The June 15 Supreme Court decision in Bostock v. Clayton County (Georgia) has a sweeping logic that, if applied to other areas of law, will mean the end of legal discrimination against people who identify as LGBTQ.
Justice Neil Gorsuch, in his 6-3 opinion, applies a plain-text reading to the employment title of the 1964 Civil Rights Act: Identifying as LGBT arises out of sex, and employers can’t discriminate on the basis of sex. Disparate treatment on account of any condition of sex is illegal. Disparate treatment of an individual, even if as groups an employer treats men and women equally, is illegal. An employer can’t engage in disparate treatment even if it’s only one of multiple reasons cited for that treatment.
All Justice Gorsuch had to do, he wrote, was read the words. The 1964 Civil Rights Act, written largely by the Justice Department under Attorney General Robert Kennedy, bars discrimination primarily applying to “race, color, religion, or national origin,” in particular in voting; or in the use of public accommodations, government facilities (on any level) or public schools; or in any program or activity receiving federal funding. The Kennedy proposal responded to the confrontations with Southern states in the 10 years following Brown v. Board and the weaknesses of the 1957 Civil Rights Act.
But Title VII alone also bars discrimination in employment on account of sex. The law makes it unlawful:
“. . . for an employer to fail or refuse to hire or to discharge any individual, or otherwise to discriminate against any individual with respect to his compensation, terms, conditions, or privileges of employment, because of such individual’s race, color, religion, sex, or national origin.”
“Sex” was famously proposed by House Rules Committee Chairman Howard W. Smith. (The Rules Committee is where bills are assigned a procedure governing floor debate; the committee approved the addition as a floor amendment.) Historians aren’t clear why Smith added it, though some believe it was an effort to sabotage the bill; Smith, a Virginian in the House since 1931, was a segregationist. But the politics were complicated; Smith was a long-time proponent of the Equal Rights Amendment and fairness for (white) women, and the AFL-CIO preferred a leg up for its members – men.

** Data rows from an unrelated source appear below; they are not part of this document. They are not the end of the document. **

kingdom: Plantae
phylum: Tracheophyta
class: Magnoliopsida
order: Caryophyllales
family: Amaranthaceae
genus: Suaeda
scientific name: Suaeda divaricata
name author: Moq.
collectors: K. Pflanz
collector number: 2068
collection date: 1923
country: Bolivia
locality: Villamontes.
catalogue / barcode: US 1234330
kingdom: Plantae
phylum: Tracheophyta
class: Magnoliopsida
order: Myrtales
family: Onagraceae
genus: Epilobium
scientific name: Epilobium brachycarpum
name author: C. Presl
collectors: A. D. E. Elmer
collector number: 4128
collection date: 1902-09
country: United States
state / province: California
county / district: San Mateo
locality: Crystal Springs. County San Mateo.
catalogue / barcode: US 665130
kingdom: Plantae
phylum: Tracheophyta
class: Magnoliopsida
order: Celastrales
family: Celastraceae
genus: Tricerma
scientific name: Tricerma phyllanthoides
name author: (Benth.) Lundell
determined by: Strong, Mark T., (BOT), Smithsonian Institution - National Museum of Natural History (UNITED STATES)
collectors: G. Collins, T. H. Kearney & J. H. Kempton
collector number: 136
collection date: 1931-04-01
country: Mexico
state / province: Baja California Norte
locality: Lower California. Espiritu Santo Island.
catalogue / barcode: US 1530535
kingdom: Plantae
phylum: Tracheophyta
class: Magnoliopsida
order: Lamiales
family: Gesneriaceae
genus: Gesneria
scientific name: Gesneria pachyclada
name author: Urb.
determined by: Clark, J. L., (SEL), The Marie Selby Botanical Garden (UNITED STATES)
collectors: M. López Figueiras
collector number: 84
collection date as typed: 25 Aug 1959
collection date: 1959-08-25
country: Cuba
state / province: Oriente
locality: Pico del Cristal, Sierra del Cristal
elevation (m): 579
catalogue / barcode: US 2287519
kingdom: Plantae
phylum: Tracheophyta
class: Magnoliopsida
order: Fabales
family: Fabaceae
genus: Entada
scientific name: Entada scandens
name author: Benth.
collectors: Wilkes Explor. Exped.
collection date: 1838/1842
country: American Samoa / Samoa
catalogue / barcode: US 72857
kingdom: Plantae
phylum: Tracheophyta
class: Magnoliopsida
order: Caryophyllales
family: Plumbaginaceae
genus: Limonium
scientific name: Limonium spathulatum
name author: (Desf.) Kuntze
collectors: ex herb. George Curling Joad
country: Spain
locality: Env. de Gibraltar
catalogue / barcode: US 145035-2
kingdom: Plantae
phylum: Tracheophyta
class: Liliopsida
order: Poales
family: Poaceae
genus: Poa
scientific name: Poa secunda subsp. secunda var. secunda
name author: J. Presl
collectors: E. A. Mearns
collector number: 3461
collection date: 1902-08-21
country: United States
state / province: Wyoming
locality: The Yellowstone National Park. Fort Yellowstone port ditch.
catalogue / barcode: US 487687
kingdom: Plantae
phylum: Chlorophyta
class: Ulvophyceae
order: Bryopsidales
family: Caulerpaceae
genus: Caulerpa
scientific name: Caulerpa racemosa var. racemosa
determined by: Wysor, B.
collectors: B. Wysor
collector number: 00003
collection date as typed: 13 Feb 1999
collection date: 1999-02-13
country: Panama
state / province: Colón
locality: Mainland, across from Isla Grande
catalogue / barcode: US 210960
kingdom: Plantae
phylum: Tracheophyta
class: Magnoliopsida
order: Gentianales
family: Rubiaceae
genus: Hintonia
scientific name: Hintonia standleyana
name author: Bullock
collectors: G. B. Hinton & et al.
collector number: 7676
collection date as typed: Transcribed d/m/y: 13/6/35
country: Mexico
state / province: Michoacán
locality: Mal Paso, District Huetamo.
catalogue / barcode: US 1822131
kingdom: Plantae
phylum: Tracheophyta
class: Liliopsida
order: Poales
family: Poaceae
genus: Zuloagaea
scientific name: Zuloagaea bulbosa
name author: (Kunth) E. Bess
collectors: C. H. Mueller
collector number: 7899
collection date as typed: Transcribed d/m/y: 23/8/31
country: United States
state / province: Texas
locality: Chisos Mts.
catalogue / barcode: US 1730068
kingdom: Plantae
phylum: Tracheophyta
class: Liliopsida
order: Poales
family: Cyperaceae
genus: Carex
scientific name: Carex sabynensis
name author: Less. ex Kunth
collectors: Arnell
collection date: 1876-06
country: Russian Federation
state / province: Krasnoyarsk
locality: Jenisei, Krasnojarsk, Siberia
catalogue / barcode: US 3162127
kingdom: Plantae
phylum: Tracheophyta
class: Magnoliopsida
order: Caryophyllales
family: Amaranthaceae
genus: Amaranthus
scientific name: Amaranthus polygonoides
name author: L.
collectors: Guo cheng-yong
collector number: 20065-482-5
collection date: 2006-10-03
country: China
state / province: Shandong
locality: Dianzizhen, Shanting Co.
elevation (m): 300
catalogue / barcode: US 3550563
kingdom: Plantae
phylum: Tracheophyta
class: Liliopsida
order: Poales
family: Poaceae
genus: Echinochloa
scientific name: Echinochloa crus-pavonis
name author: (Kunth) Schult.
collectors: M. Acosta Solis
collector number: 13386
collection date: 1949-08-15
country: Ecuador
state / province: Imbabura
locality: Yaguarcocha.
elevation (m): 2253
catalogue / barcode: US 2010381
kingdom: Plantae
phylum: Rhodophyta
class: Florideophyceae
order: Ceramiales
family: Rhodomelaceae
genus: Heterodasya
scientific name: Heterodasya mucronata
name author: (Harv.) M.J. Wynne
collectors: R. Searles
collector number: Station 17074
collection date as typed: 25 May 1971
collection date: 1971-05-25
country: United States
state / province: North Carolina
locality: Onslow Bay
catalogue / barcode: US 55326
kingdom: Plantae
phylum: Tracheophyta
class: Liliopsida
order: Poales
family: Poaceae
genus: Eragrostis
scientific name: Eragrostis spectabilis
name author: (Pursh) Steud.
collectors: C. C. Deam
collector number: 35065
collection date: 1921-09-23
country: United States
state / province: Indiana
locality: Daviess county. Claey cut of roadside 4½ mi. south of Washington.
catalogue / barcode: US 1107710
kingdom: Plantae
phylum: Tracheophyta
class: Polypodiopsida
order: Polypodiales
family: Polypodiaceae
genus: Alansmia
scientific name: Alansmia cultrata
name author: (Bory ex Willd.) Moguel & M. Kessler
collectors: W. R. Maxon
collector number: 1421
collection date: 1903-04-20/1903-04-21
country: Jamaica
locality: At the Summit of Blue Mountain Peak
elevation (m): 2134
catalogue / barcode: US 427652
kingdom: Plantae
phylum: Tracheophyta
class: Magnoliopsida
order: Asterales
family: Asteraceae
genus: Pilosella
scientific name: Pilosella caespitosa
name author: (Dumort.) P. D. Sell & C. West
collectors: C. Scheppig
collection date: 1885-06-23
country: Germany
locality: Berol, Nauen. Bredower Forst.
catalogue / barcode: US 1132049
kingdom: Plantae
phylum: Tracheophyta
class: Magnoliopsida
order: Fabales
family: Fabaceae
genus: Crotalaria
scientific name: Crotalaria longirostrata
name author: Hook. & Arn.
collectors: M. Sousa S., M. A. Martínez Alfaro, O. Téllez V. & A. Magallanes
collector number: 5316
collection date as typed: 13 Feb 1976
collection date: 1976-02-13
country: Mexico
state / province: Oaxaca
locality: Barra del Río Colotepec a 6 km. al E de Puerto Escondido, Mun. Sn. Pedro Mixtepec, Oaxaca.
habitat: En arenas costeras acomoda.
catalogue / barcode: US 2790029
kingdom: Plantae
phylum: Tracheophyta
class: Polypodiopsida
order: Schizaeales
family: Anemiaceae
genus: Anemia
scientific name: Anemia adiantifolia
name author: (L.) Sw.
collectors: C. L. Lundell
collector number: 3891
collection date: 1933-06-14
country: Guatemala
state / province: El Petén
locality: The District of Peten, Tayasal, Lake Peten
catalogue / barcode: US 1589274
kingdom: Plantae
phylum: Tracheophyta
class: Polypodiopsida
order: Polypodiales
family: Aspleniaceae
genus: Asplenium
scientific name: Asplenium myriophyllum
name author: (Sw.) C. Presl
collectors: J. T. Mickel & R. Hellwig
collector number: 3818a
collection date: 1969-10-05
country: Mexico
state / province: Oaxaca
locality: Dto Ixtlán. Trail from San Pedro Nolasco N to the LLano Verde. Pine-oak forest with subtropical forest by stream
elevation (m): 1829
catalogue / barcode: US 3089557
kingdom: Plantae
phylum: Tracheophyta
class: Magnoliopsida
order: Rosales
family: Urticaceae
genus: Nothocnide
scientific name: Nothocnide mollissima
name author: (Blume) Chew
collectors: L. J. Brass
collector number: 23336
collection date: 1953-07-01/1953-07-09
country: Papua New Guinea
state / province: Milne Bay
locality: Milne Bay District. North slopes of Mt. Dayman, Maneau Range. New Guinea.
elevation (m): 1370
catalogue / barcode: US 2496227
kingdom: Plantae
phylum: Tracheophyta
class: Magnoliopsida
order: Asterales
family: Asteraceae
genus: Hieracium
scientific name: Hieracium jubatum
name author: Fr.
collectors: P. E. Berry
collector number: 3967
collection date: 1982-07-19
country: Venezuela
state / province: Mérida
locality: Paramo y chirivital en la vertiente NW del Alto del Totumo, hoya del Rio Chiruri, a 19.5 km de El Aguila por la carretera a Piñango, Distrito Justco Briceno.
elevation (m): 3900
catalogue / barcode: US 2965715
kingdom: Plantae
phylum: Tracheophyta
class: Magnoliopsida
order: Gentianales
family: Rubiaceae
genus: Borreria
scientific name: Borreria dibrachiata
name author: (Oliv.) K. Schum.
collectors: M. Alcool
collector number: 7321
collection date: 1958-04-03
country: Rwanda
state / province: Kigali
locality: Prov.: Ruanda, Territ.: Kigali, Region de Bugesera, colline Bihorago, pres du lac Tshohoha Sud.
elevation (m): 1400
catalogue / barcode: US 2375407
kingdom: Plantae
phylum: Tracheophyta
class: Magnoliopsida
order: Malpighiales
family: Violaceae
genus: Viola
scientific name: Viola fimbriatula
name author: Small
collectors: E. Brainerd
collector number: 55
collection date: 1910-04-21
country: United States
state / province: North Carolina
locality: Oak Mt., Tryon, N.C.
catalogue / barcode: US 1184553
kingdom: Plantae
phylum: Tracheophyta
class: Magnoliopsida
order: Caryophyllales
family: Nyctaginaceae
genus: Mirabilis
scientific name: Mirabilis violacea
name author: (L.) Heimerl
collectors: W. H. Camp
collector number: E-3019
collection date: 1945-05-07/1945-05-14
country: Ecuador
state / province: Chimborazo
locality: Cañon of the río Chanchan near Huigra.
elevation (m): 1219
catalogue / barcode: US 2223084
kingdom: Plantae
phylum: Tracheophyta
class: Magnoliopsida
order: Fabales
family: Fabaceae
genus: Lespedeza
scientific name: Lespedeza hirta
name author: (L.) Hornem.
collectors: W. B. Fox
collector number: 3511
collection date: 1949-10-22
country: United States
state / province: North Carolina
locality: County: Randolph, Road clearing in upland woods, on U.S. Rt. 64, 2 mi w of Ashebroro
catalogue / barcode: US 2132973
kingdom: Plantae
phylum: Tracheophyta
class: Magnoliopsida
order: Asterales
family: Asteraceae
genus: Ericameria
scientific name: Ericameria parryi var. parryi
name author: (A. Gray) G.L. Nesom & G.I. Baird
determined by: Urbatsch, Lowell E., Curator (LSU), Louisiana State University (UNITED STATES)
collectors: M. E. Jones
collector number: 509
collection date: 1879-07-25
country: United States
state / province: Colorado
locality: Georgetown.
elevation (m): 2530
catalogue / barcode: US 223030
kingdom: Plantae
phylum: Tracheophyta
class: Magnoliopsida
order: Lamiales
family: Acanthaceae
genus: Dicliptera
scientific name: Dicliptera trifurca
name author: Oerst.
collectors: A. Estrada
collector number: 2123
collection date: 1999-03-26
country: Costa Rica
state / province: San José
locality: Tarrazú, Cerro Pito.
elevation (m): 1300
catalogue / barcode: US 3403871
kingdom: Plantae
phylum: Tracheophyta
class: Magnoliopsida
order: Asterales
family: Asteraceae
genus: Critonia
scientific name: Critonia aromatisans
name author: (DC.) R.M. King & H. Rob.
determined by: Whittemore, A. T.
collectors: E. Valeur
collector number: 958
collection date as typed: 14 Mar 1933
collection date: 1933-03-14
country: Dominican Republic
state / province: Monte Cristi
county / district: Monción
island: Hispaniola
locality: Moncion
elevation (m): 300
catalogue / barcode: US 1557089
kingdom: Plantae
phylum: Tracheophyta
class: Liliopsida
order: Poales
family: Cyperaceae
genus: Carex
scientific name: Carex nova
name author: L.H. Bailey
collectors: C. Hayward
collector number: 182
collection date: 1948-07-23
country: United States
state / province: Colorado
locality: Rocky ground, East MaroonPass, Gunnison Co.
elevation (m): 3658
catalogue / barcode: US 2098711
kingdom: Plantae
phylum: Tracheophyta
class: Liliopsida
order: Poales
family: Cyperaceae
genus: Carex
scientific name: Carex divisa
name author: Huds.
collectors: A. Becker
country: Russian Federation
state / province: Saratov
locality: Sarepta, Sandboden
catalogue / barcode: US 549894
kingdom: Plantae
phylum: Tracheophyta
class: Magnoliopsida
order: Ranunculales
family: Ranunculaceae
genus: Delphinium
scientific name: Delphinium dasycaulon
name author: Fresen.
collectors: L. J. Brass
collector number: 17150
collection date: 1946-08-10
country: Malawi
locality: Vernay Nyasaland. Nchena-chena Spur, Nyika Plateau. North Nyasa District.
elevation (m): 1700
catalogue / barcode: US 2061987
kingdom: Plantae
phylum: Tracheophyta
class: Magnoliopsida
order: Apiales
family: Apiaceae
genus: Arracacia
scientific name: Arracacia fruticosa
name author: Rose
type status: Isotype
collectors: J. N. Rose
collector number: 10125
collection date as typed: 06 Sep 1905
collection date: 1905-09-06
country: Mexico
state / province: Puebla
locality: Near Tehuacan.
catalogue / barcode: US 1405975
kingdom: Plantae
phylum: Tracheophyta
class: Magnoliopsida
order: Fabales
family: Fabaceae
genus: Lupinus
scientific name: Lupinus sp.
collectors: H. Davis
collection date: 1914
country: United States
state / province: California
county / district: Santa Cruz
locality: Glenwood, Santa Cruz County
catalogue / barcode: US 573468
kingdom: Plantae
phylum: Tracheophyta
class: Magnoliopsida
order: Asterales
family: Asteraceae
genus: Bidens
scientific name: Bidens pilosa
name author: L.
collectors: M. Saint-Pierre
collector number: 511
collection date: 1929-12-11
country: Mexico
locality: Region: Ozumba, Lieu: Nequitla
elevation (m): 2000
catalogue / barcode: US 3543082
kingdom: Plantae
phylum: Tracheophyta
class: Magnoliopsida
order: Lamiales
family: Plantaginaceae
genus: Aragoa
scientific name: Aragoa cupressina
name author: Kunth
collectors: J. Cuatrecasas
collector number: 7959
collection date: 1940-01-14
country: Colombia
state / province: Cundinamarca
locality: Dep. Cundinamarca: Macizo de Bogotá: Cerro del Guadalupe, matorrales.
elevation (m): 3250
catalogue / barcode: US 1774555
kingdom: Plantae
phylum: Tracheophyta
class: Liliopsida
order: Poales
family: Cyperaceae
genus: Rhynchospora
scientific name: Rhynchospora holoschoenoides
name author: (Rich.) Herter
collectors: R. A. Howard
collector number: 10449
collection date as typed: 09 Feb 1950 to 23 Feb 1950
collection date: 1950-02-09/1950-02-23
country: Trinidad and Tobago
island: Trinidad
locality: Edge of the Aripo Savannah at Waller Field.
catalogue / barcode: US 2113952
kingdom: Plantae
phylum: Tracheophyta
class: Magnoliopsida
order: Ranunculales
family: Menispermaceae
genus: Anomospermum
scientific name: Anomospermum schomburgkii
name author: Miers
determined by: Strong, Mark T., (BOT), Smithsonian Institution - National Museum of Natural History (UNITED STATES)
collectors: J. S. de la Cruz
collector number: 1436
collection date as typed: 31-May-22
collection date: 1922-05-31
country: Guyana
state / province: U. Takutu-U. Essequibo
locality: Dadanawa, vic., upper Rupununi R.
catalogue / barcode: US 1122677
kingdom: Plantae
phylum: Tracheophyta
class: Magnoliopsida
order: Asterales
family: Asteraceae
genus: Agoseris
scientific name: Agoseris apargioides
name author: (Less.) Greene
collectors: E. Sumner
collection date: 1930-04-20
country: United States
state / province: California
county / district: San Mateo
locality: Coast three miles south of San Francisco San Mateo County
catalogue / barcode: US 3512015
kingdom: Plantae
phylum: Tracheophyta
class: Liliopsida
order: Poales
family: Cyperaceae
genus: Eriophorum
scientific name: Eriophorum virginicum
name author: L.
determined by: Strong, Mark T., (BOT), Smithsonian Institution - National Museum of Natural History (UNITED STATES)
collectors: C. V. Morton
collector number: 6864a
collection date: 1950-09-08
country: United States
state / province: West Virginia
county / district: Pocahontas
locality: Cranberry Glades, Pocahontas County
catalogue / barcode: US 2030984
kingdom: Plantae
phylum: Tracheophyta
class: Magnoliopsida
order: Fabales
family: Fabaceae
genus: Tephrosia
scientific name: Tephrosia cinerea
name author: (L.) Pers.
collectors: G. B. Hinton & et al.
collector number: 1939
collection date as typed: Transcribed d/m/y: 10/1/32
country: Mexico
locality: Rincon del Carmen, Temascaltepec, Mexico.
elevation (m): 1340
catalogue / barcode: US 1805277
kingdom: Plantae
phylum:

In Bostock, the Trump administration joined three defendants in the consolidated case, employers who had fired two gay men and another man who, after six years as an employee, announced his intention to live as a woman. The Justice Department argued that “sex” didn’t apply to orientation or identity. Or, as Gorsuch summarized in his opinion, something other than “status as either male or female (as) determined by reproductive biology.” Gorsuch swept away their distinctions and arguments over 50-year-old interpretations of “discriminate” and “sex”: “An employer who fires an individual merely for being gay or transgender violates Title VII.”
Trump officials have written or rewritten agency rules to allow discrimination against LGBT persons in a range of areas. Last week the administration finalized a rule that repealed an Obama administration prohibition, pursuant to the Affordable Care Act, on discrimination in the provision of health care.
If the court’s opinion is applied to these other areas, then all those efforts will fail sooner than they would under a Biden administration, or any other.